EU pig prices increased during the four weeks to June 22, reaching their highest point for the year so far at 171.10c/kg (136.24p/kg).
This was about 3.98p/kg higher than the start of the month and close to June 2013 levels, but was still well below the peak recorded last September. Strong orders from Asia have helped to mitigate the loss of the Russian export market.
Improving weather conditions have brought the barbecues out in northern Europe, stimulating demand here. The onset of the holiday season will also have helped demand in southern Europe. This led to prices resuming their upward trend as May gave way to June.
With prices rising again, the gap between EU and UK prices narrowed to 21.5p/kg in the latest week, down from 32.7p/kg in March. The gap would have been narrower still but for the strong pound, which has added about 6.7p/kg to the UK price in euro terms since the turn of the year.

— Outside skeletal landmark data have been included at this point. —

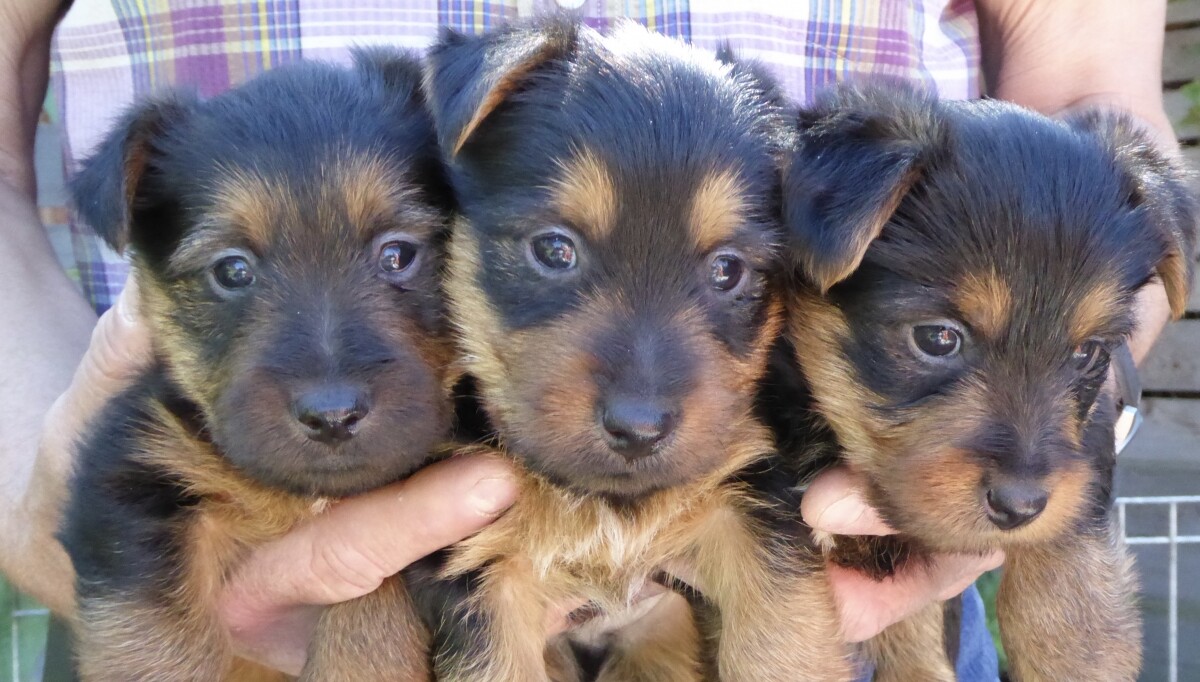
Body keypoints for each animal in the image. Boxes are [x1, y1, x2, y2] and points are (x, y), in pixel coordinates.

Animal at [60, 50, 454, 681]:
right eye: (233, 270)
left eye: (398, 254)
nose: (332, 415)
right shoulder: (129, 475)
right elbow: (153, 640)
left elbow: (372, 610)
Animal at [402, 18, 852, 682]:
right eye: (554, 248)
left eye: (728, 270)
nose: (639, 429)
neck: (602, 500)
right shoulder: (480, 572)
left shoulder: (751, 496)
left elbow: (781, 643)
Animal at [775, 81, 1197, 681]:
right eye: (938, 338)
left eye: (1088, 352)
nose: (1020, 505)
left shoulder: (1083, 458)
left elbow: (1069, 585)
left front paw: (1071, 649)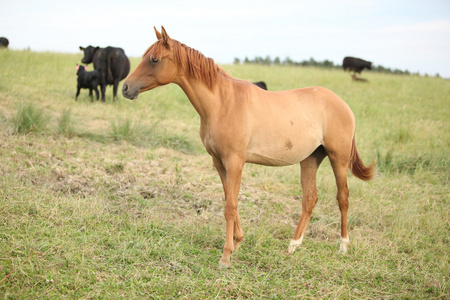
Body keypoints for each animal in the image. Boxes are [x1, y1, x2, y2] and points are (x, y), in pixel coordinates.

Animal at [123, 27, 376, 268]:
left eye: (154, 59)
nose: (126, 87)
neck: (223, 103)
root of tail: (343, 105)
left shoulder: (235, 162)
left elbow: (230, 206)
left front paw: (226, 257)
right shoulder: (219, 162)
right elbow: (230, 200)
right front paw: (237, 242)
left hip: (338, 158)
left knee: (342, 198)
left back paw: (343, 247)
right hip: (310, 159)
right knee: (310, 199)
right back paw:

Prices across all the key Member States rose during the last four weeks, with increases ranging from around 3.98-7.96p/kg. For example, Dutch and Belgian prices recorded the largest increases, up by 7.96p/kg in the four-week period. After a slowdown in late May, pig prices in France and Spain showed an increase of 4.78-6.37p/kg in the past three weeks.
As well as improving demand, tight supplies in the EU helped push prices up across the continent, where the largest pig producer, Germany, also recorded a 6.37p/kg increase in the four week period ended June 22.